3. You state you are a technology company first, but I know you are a very creative company that unlocks rich content. How does the company nurture both the creative side and the engineering side to deliver great product experiences every week?

It’s really important that people in the company are tied to our actual deliverable. Too often the R&D side of a business can be siloed from the end customer and what they care about. This gets back to our commitment to education. We make a point of highlighting what’s actually happening: that our team is creating experiences that power billions of ads a day - ads that people actually see and publishers have on their site. So at company-wide town halls, for example, we highlight the great ads that our partners have run, such as the ads that have some of the highest performance on the platform, as well as publisher placements that are performing the best, or that have the highest volume, to make sure people really understand what our platform is producing.

4. Your HQ is in NYC, ground zero of the virus. How is the company dealing with WFH and the stress of this situation?

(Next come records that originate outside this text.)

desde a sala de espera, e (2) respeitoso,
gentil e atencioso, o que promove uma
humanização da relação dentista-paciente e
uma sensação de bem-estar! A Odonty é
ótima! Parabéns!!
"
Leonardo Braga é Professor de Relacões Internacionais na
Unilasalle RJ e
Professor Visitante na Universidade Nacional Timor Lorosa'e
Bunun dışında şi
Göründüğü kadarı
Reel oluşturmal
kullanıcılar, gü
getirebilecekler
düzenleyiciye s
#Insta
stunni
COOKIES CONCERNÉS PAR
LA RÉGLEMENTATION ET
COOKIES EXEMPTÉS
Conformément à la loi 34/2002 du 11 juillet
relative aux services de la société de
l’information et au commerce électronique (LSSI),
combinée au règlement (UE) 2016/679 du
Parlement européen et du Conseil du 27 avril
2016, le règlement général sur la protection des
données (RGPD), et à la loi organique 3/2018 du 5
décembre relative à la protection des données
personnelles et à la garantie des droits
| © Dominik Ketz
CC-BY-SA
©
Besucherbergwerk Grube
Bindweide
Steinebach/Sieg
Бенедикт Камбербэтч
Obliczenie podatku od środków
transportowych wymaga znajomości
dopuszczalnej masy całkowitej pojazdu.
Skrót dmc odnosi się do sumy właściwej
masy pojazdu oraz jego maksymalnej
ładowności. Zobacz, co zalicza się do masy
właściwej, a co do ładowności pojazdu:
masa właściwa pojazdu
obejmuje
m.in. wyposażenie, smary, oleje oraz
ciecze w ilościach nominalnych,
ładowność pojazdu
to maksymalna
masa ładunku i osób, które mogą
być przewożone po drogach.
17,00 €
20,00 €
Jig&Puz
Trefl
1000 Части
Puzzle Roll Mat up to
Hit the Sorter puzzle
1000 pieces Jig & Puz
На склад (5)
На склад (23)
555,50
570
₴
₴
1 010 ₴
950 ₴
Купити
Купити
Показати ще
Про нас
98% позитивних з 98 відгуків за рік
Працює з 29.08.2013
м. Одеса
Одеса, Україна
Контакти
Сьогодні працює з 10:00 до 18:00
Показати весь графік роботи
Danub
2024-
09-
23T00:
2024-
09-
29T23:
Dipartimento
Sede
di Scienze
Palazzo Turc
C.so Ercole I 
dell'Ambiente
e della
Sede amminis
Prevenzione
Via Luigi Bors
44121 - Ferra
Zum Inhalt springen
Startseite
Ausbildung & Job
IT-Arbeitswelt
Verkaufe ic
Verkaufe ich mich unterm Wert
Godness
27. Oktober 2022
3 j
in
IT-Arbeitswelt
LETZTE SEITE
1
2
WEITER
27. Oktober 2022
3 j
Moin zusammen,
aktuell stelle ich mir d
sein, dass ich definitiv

Communication is paramount. People are nervous. Whatever was appropriate pre-coronavirus doesn’t cut it. Steering a company when you’re all in the office together is one thing, but when you’re remote, it’s completely different. We’ve always believed that the company is better off if everyone understands not just what our decisions are, but the rationale for the decisions. So we’ve spent a long time talking about the actual state of things in NY and across the country and world, talking about what we do and don’t know, what we’re thinking about in terms of the office reopening, etc. We’re not going to be able to change what’s going on in NY, but taking unnecessary stress out of people’s lives is important. To that end, while we reduced headcount, we did do it with the intent of only doing it once. This means we actually cut deeper than we might have otherwise, but it has now put us in a much more stable financial position.

 

We’ve held AMAs, sent at least two communications a week about the industry and the state of affairs generally, committed to at least one-month notice before we open the office (while ensuring it won’t be until September 1 in any event), discussed our financial models in great detail, and continued to be transparent about all of our financial measures within the company. We’ve created a company-wide team-based strategy competition where people can submit ideas about the best things the company could do in the current situation, where the winning team splits options.

5. How do you sustain yourself while keeping everyone else pushing forward?

I think this is a great opportunity for me to connect with my family. We eat every meal together - this is an opportunity I may not have again. It creates intimacy and a separation from work (we also have a strict ‘no phones at the table’ policy).

At TripleLift, we’ve instituted a policy where everyone in the company must take at least two days off per month. We’re starting to think more about what the problems are that people might have in their personal lives that we can address. This includes, for example, whether they have a decent tech setup at home - which is solvable - and other more complex questions including childcare and what the company can do in a time like this.